Re: Charset handling in the LDAP C API (Was: VM/ESA patches)

"Kurt D. Zeilenga" wrote:

> It would be nice if
> the wire protocol actually tag character string differently than arbitary
> octet stream, but it doesn't.

Oh, I see.  I thought I had you on record implying it could be derived from
the tags and I did not actually check it.

> The ldap_search(3) call would always act exactly per spec, requiring UTF-8
> for LDAPv3, T.61 for LDAPv2.  The strings would be written to wire without
> any translation.

Yes, that's understood, it is unfortunate nonetheless.

> An application, ldapsearch(1) or a CGI app or whatever, would use an
> auxilary API (ldap_encode/ldap_decode) to convert strings before/after
> using primary API calls.  That is, NO translation is done by the any of
> the primary API calls.

Yes, I was talking about the ldapsearch client distributed with OpenLDAP.
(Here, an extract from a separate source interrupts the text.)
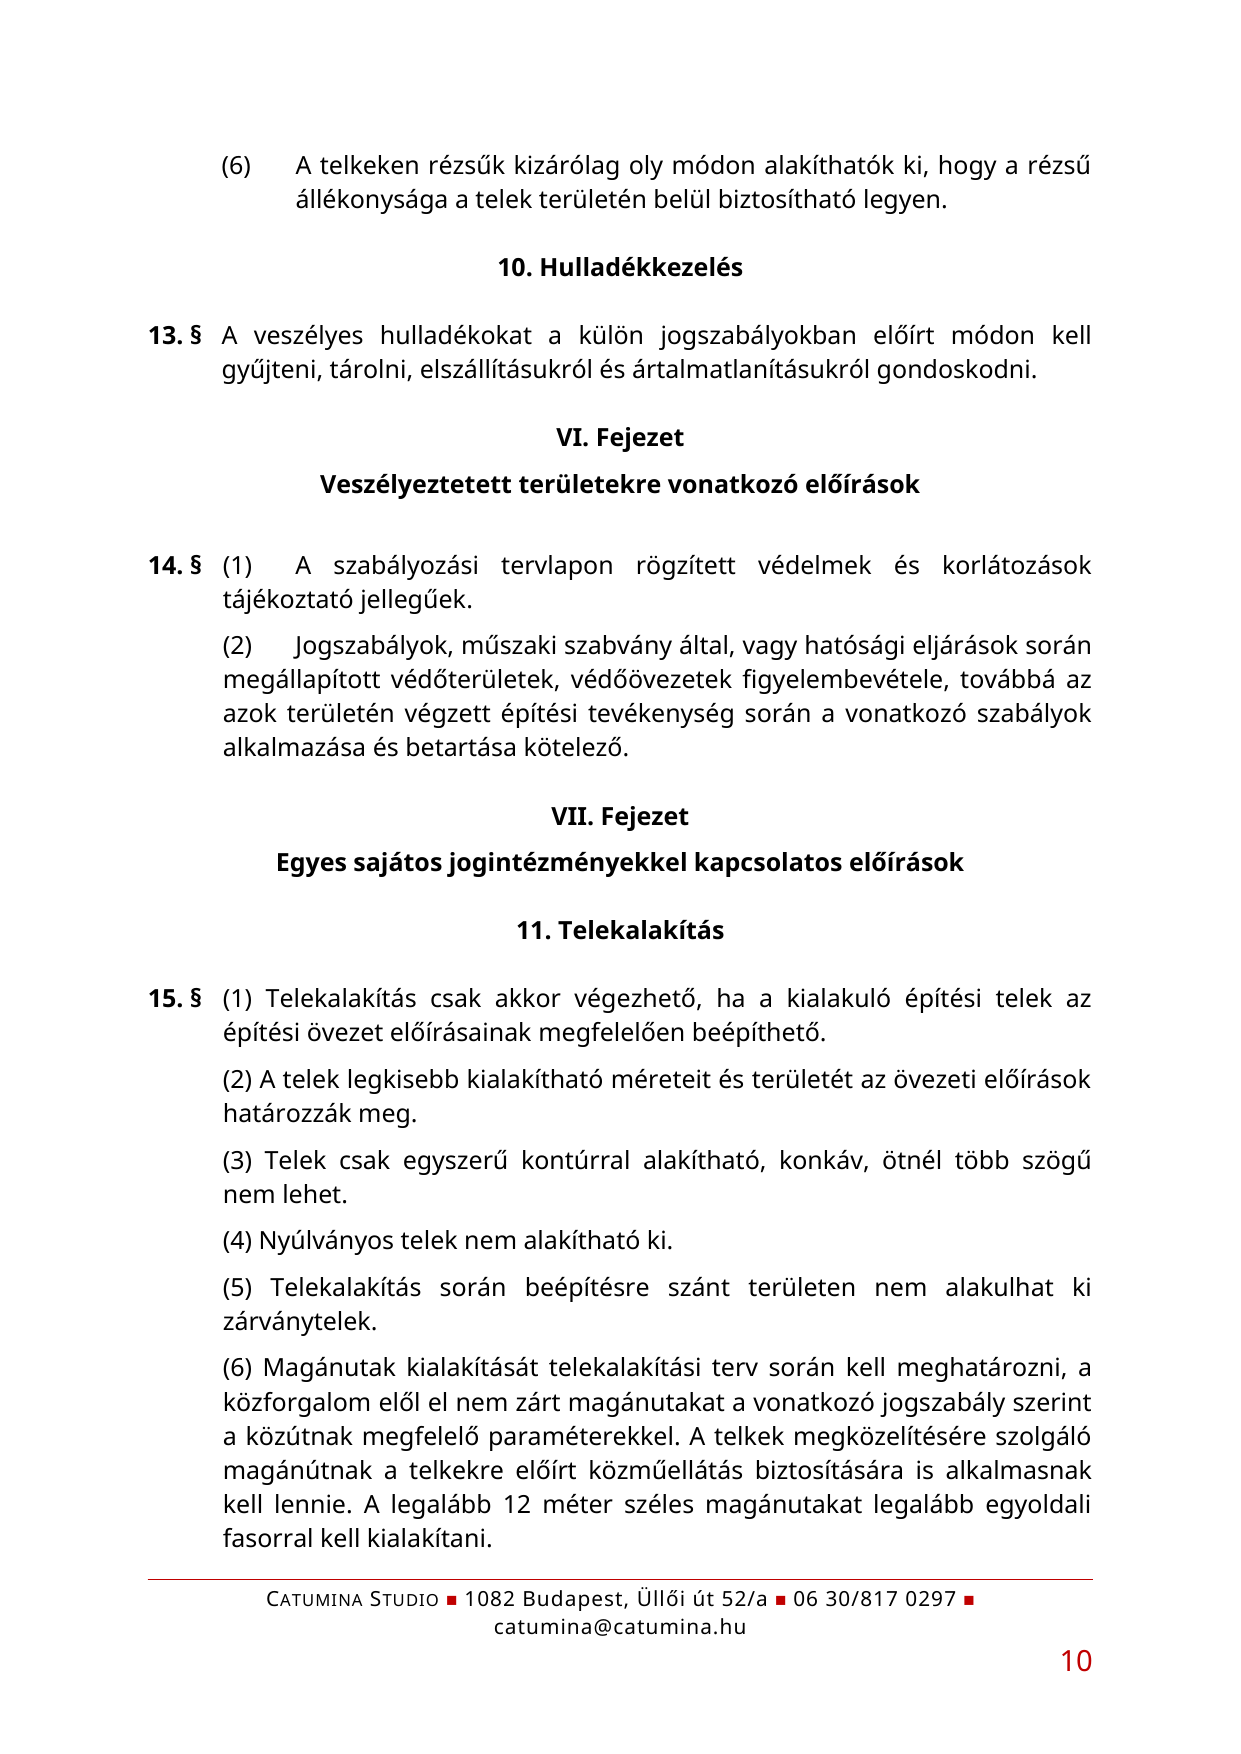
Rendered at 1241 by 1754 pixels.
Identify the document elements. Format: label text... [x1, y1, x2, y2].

> Assuming that the server stores strings in one of the two representations,
> translation is required for one or the other protocols.    It must have
> schema knowledge to known which attributes are character strings and hence
> need to be translated.

Umm, do we need more syntaxes?

> Note:
>   I do not know of any server which actual does this translation, most
>   never translate strings.  That is, if you write a string using LDAPv3 and
>   read it with LDAPv2 (or vise versa) they always are equal.
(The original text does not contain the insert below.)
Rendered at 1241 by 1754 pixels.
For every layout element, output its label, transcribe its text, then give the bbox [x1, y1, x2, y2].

Well, what can I say...  What a lossage...  Moreover, some T.61 strings are
not even legal UTF-8 (and I think the opposite is true as well).  I don't know
if I should laugh or I should cry...

> Personally, I would like to decree that that frontend<->backend interface
> always utilize UTF-8 encoded character strings.

I think it is reasonable.

> The conversion to/from
> T.61/ASCII (for LDAPv2) would be done by the frontend.

Correct, since the frontend is where protocol version awareness belongs in

> Translation to/from
> non-UTF8 character representation could be done by plugin (be_string_encode/decode)
> or be done in a backend specific manner.

It is foreseeable that some of the backends we provide have to determine this at
runtime and, thus, a configuration option would be needed.  I mean, current
databases can be presumed to be in T.61, while future databases are more likely to
be in UTF-8 and there will be some transition period.

BTW, anyone noticed that strings not in pure ASCII are stored in base64 in ldbm?
Is this really necessary if we are using UTF-8?

> >         - Should the clients default as translating or non-translating?
> This is a per application issue.  We'll eventually need to determine what the
> default should be for OpenLDAP distributed clients such ldapmodify.  For now,
> I rather focus on API issues.

The more I look into it, the more I have the feeling that charset awareness is
going to impact many components in OpenLDAP.  But you are right, let's start
somewhere or we'll stay forever at the precise spot we are now.